[Bounding box prediction data]
--- --- ---

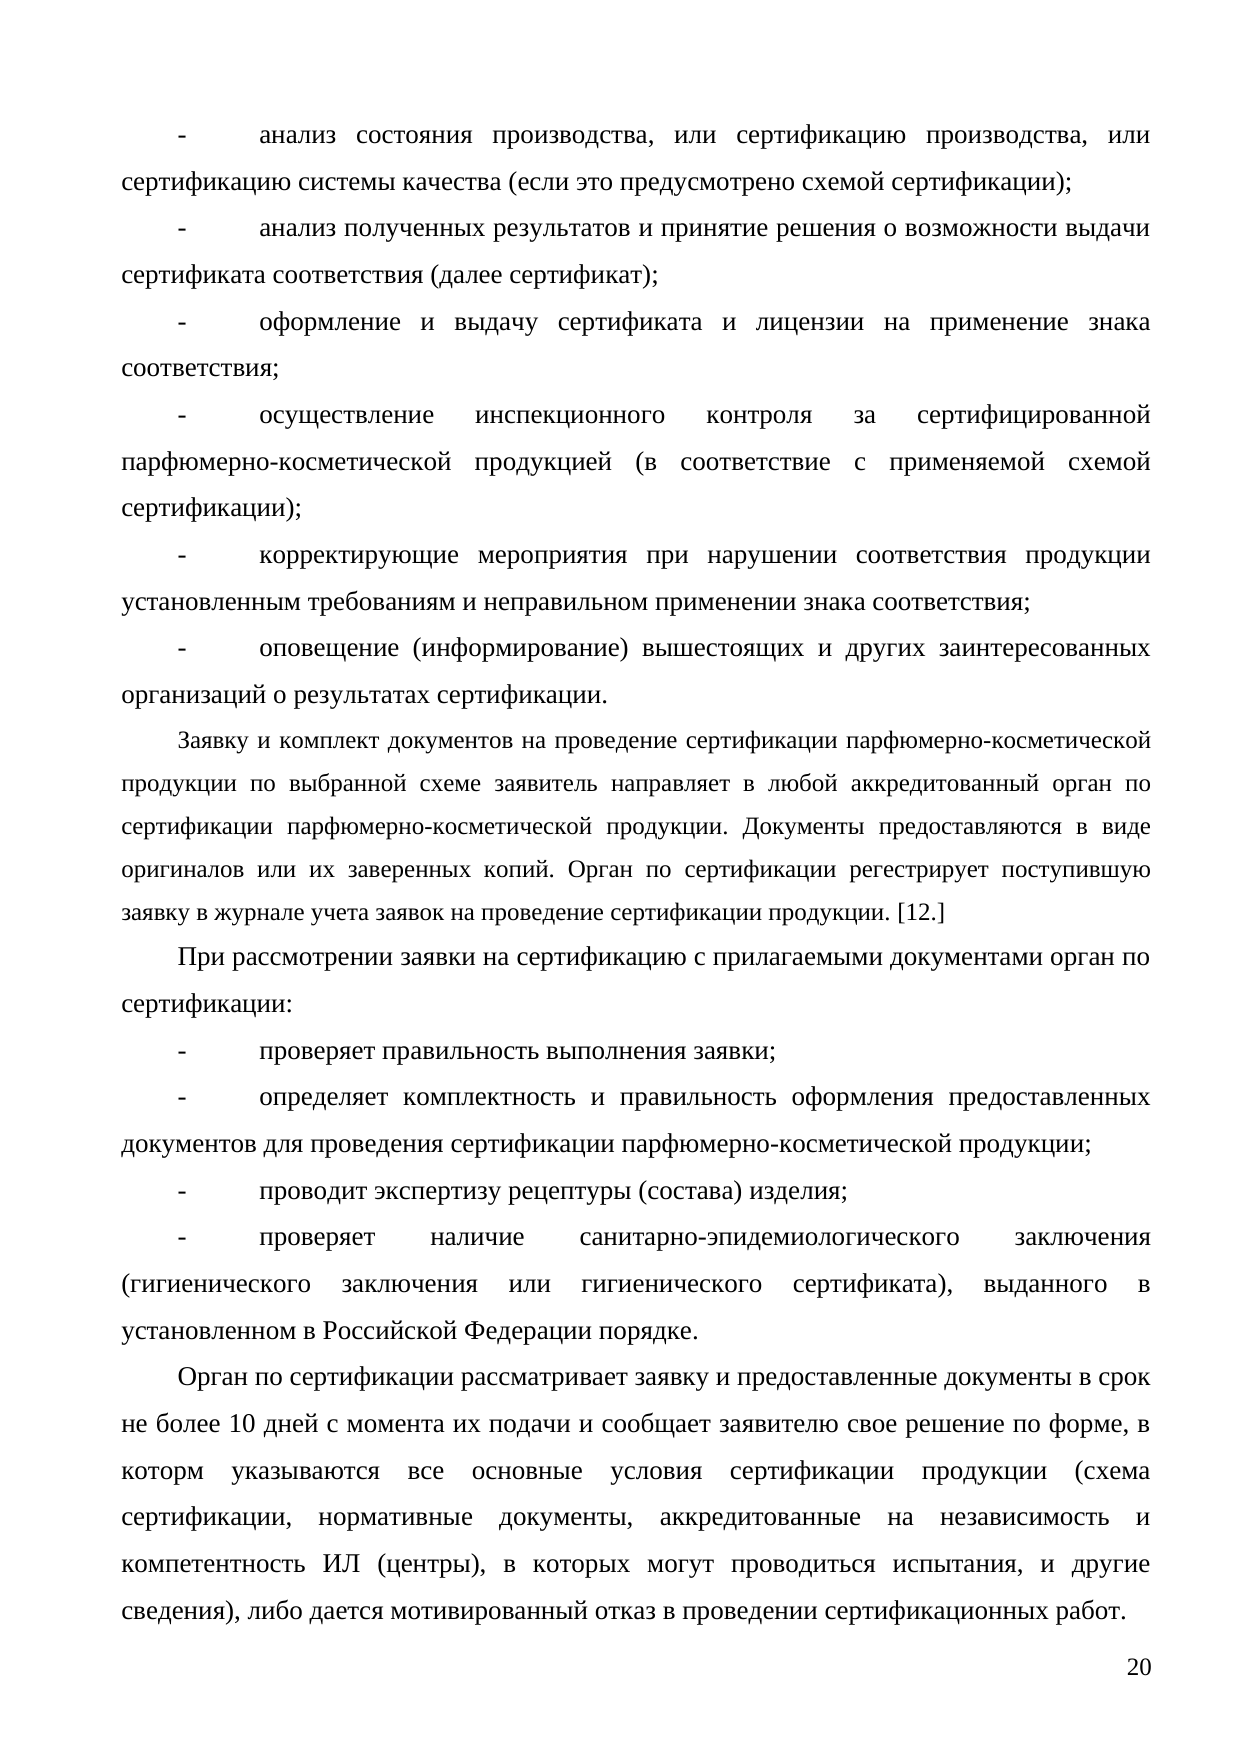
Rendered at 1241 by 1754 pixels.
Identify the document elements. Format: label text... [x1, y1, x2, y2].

list анализ полученных результатов и принятие решения о возможности выдачи сертификата соответствия (далее сертификат); [121, 211, 1152, 289]
text При рассмотрении заявки на сертификацию с прилагаемыми документами орган по сертификации: [121, 940, 1152, 1018]
list анализ состояния производства, или сертификацию производства, или сертификацию системы качества (если это предусмотрено схемой сертификации); [121, 118, 1152, 196]
list проверяет наличие санитарно-эпидемиологического заключения (гигиенического заключения или гигиенического сертификата), выданного в установленном в Российской Федерации порядке. [121, 1220, 1152, 1345]
list осуществление инспекционного контроля за сертифицированной парфюмерно-косметической продукцией (в соответствие с применяемой схемой сертификации); [121, 398, 1152, 523]
list оформление и выдачу сертификата и лицензии на применение знака соответствия; [121, 305, 1152, 383]
text Заявку и комплект документов на проведение сертификации парфюмерно-косметической продукции по выбранной схеме заявитель направляет в любой аккредитованный орган по сертификации парфюмерно-косметической продукции. Документы предоставляются в виде оригиналов или их заверенных копий. Орган по сертификации регестрирует поступившую заявку в журнале учета заявок на проведение сертификации продукции. [12.] [121, 725, 1152, 926]
list корректирующие мероприятия при нарушении соответствия продукции установленным требованиям и неправильном применении знака соответствия; [121, 538, 1152, 616]
list проверяет правильность выполнения заявки; [121, 1034, 1152, 1065]
text Орган по сертификации рассматривает заявку и предоставленные документы в срок не более 10 дней с момента их подачи и сообщает заявителю свое решение по форме, в которм указываются все основные условия сертификации продукции (схема сертификации, нормативные документы, аккредитованные на независимость и компетентность ИЛ (центры), в которых могут проводиться испытания, и другие сведения), либо дается мотивированный отказ в проведении сертификационных работ. [121, 1360, 1152, 1625]
list проводит экспертизу рецептуры (состава) изделия; [121, 1174, 1152, 1205]
list оповещение (информирование) вышестоящих и других заинтересованных организаций о результатах сертификации. [121, 631, 1152, 709]
list определяет комплектность и правильность оформления предоставленных документов для проведения сертификации парфюмерно-косметической продукции; [121, 1080, 1152, 1158]
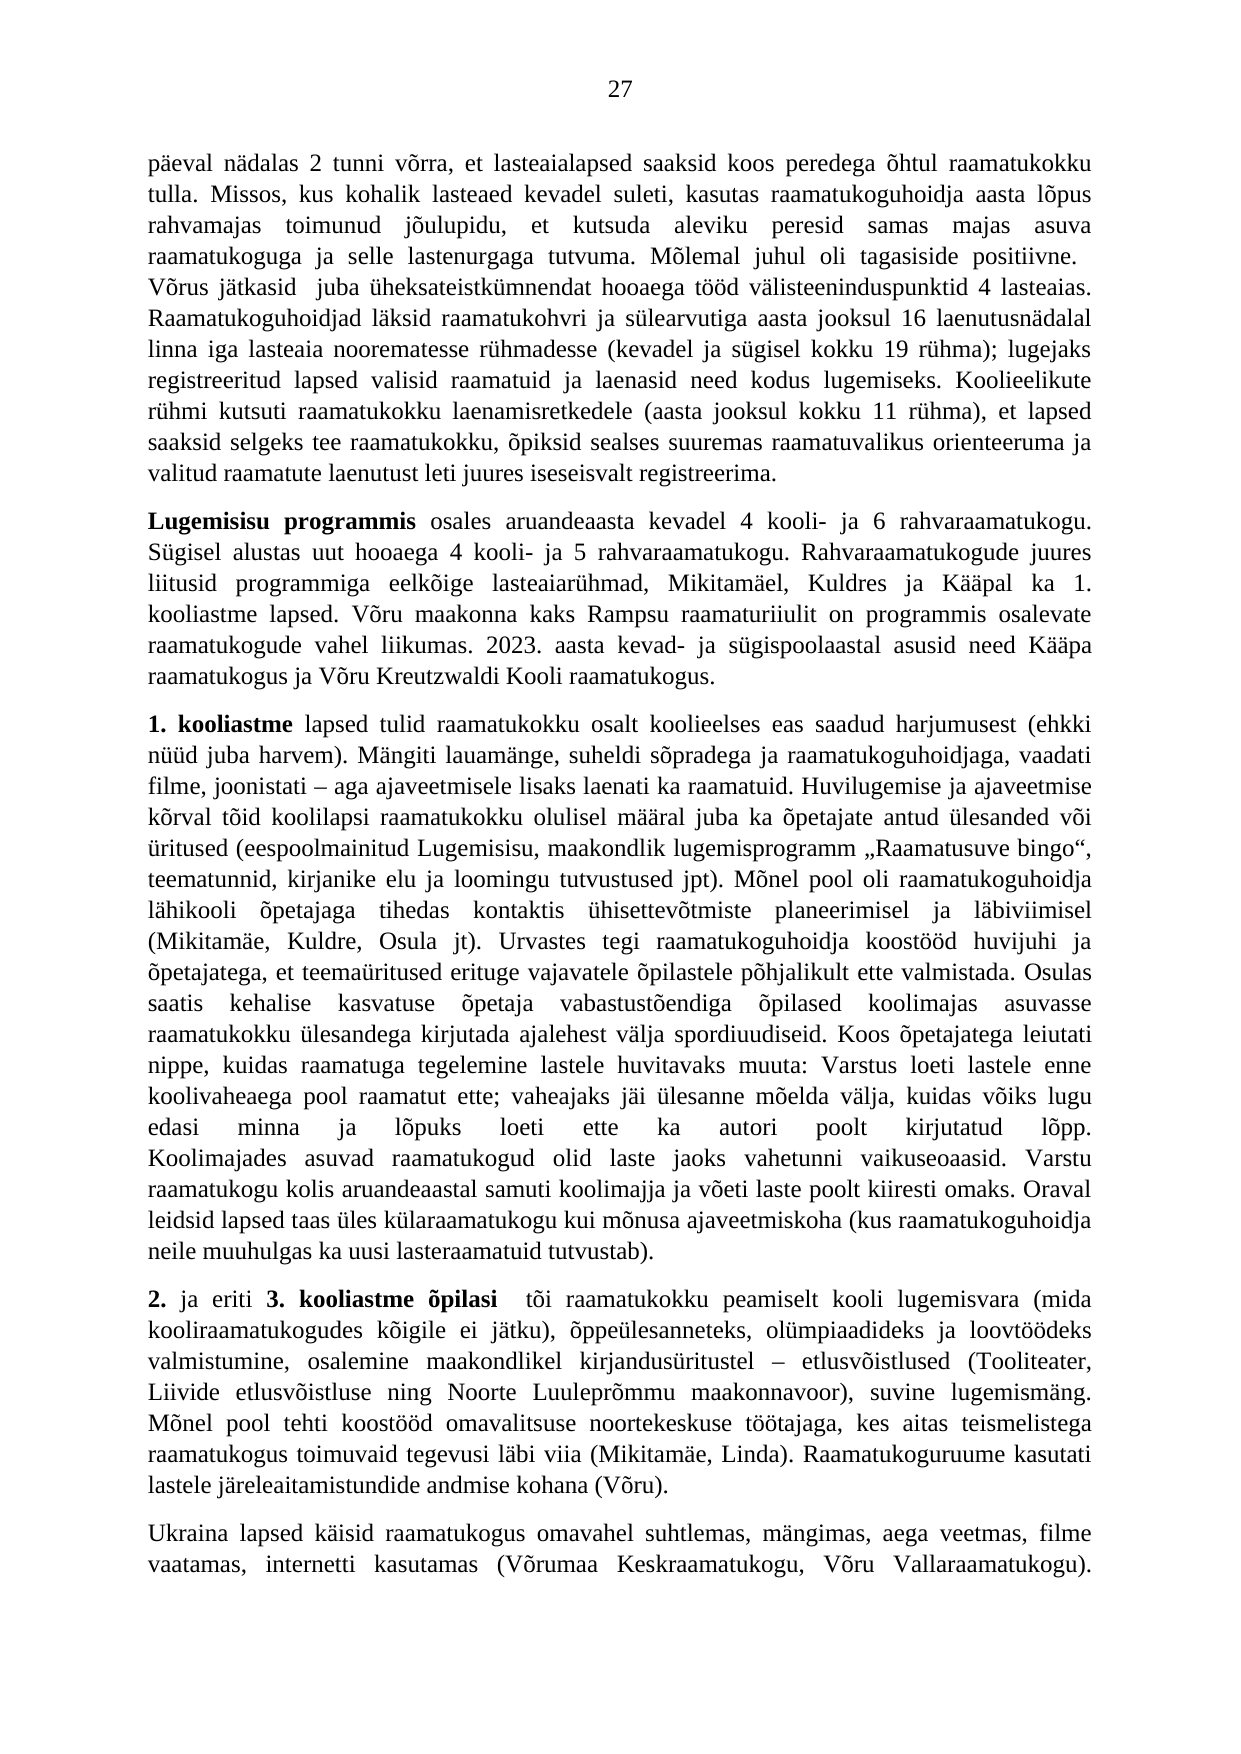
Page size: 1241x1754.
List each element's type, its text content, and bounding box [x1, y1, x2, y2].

--- --- ---

_WORK REQUIRED:_ Reproduce each entry exactly as written, but leave out the images.

_WRITTEN SOLUTION:_
Rendered at 1241 by 1754 pixels.
Identify the document elements. Format: label text... [x1, y1, x2, y2].

list анализ полученных результатов и принятие решения о возможности выдачи сертификата соответствия (далее сертификат); [121, 211, 1152, 289]
text При рассмотрении заявки на сертификацию с прилагаемыми документами орган по сертификации: [121, 940, 1152, 1018]
list анализ состояния производства, или сертификацию производства, или сертификацию системы качества (если это предусмотрено схемой сертификации); [121, 118, 1152, 196]
list проверяет наличие санитарно-эпидемиологического заключения (гигиенического заключения или гигиенического сертификата), выданного в установленном в Российской Федерации порядке. [121, 1220, 1152, 1345]
list осуществление инспекционного контроля за сертифицированной парфюмерно-косметической продукцией (в соответствие с применяемой схемой сертификации); [121, 398, 1152, 523]
list оформление и выдачу сертификата и лицензии на применение знака соответствия; [121, 305, 1152, 383]
text Заявку и комплект документов на проведение сертификации парфюмерно-косметической продукции по выбранной схеме заявитель направляет в любой аккредитованный орган по сертификации парфюмерно-косметической продукции. Документы предоставляются в виде оригиналов или их заверенных копий. Орган по сертификации регестрирует поступившую заявку в журнале учета заявок на проведение сертификации продукции. [12.] [121, 725, 1152, 926]
list корректирующие мероприятия при нарушении соответствия продукции установленным требованиям и неправильном применении знака соответствия; [121, 538, 1152, 616]
list проверяет правильность выполнения заявки; [121, 1034, 1152, 1065]
text Орган по сертификации рассматривает заявку и предоставленные документы в срок не более 10 дней с момента их подачи и сообщает заявителю свое решение по форме, в которм указываются все основные условия сертификации продукции (схема сертификации, нормативные документы, аккредитованные на независимость и компетентность ИЛ (центры), в которых могут проводиться испытания, и другие сведения), либо дается мотивированный отказ в проведении сертификационных работ. [121, 1360, 1152, 1625]
list проводит экспертизу рецептуры (состава) изделия; [121, 1174, 1152, 1205]
list оповещение (информирование) вышестоящих и других заинтересованных организаций о результатах сертификации. [121, 631, 1152, 709]
list определяет комплектность и правильность оформления предоставленных документов для проведения сертификации парфюмерно-косметической продукции; [121, 1080, 1152, 1158]
Page size: 1241x1754.
List each element's type, its text content, and bounding box [x1, y1, x2, y2].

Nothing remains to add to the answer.